What is needed -> In the text on banking interchange fees, who is the Director-General of EuroCommerce?

Document segment ->
Segment Open
The draft European Parliament report on the proposed Regulation on banking interchange fees (MIF) would water down the Commission proposal so that the majority of the potential benefits to consumers and to merchants would be lost.


Next week, the European Parliament will discuss the draft report by MEP Zalba Bidegain (EPP, ES) on the proposed regulation on interchange fees (IFs). The amendments it proposes remove significant parts of the reforms intended by the Commission to bring transparency, competition and innovation to the market.


Christian Verschueren, Director-General of EuroCommerce said, “We must not let the banks and payments lobby hijack this debate. The barriers of the interchange fee must be removed to allow for competition and innovation. We call on Europe’s decision-makers not to be swayed by the scaremongering messages from banks and card schemes, and to have the courage to stand up for a competitive, cost-efficient, secure and transparent payments market which will bring great benefits to the EU economy as a whole. Consumers in Europe deserve it.”


The amendments (details hereunder) that are being proposed would perpetuate a system where all consumers, whether they use cards, or cash, and even those without bank accounts, would end up paying higher prices for their goods and the rewards they deliver to their users. They would allow schemes to continue to impose rules on merchants which they cannot negotiate.




For further information, please contact:

Ruth Milligan                                                   Marjolein Raes

Senior Adviser, Payment Systems                      Director of Advocacy & Communications

Tel: +32 2 737 05 95                                       Tel: +32 2 737 05 99                     



Notes for editors

Detailed issues with the proposed amendments


  1. The report proposes that caps on interchange fees should be calculated according to a ‘weighted average’. This proposal is wholly unclear and not workable in practice for the following reasons:
  • Which average would be taken? Would it be by country, by sector or within each scheme? The danger is that different types of transaction or product would continue to carry different fees, thus maintaining the current uncertainty, lack of transparency and inequality across the Union.
  • High IF cards: it would allow cards schemes to continue to issue consumer cards with fees higher than the proposed caps.
Segment Closed
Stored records
Segment Open
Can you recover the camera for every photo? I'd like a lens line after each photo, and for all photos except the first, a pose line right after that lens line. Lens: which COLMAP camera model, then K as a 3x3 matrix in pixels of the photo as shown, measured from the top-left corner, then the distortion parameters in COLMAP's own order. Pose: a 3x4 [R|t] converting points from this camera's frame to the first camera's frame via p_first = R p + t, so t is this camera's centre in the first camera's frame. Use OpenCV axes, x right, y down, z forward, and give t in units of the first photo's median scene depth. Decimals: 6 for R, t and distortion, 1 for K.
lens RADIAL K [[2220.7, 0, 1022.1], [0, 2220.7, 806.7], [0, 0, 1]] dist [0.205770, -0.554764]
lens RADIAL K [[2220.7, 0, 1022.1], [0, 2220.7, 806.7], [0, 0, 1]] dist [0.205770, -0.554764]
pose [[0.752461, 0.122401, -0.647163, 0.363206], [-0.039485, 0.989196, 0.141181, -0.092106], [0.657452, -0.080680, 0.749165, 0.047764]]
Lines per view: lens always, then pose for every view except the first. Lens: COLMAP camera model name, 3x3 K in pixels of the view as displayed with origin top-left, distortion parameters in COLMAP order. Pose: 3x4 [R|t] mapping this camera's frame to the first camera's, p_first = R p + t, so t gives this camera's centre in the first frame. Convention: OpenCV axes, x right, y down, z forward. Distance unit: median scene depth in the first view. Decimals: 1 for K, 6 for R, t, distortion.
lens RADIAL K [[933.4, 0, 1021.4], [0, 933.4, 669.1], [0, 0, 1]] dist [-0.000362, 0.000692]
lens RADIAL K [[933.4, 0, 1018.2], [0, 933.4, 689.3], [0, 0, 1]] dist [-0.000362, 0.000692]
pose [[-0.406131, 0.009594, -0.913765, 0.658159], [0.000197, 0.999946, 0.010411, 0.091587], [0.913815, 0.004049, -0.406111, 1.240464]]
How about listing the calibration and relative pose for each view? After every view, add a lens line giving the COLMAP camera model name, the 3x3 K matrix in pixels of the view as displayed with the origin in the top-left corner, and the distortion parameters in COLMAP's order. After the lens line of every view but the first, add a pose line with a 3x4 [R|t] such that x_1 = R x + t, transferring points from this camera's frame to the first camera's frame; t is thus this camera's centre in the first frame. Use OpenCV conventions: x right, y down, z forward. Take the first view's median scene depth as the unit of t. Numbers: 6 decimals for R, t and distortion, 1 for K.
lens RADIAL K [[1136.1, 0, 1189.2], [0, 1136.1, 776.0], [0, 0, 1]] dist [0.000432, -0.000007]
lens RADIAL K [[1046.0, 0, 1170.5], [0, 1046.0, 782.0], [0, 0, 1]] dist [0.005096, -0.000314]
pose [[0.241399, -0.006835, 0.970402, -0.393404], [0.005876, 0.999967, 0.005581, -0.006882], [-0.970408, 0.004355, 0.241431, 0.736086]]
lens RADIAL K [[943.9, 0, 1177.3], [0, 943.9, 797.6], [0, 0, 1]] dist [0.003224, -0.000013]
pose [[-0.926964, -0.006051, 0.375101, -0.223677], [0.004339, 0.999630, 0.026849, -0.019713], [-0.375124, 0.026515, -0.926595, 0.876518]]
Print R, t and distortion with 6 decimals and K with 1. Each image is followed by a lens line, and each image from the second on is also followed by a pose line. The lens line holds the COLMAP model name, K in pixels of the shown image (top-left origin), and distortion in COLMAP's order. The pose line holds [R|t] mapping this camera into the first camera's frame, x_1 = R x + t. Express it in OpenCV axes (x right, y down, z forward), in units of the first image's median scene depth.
Segment Closed
Task response -> Christian Verschueren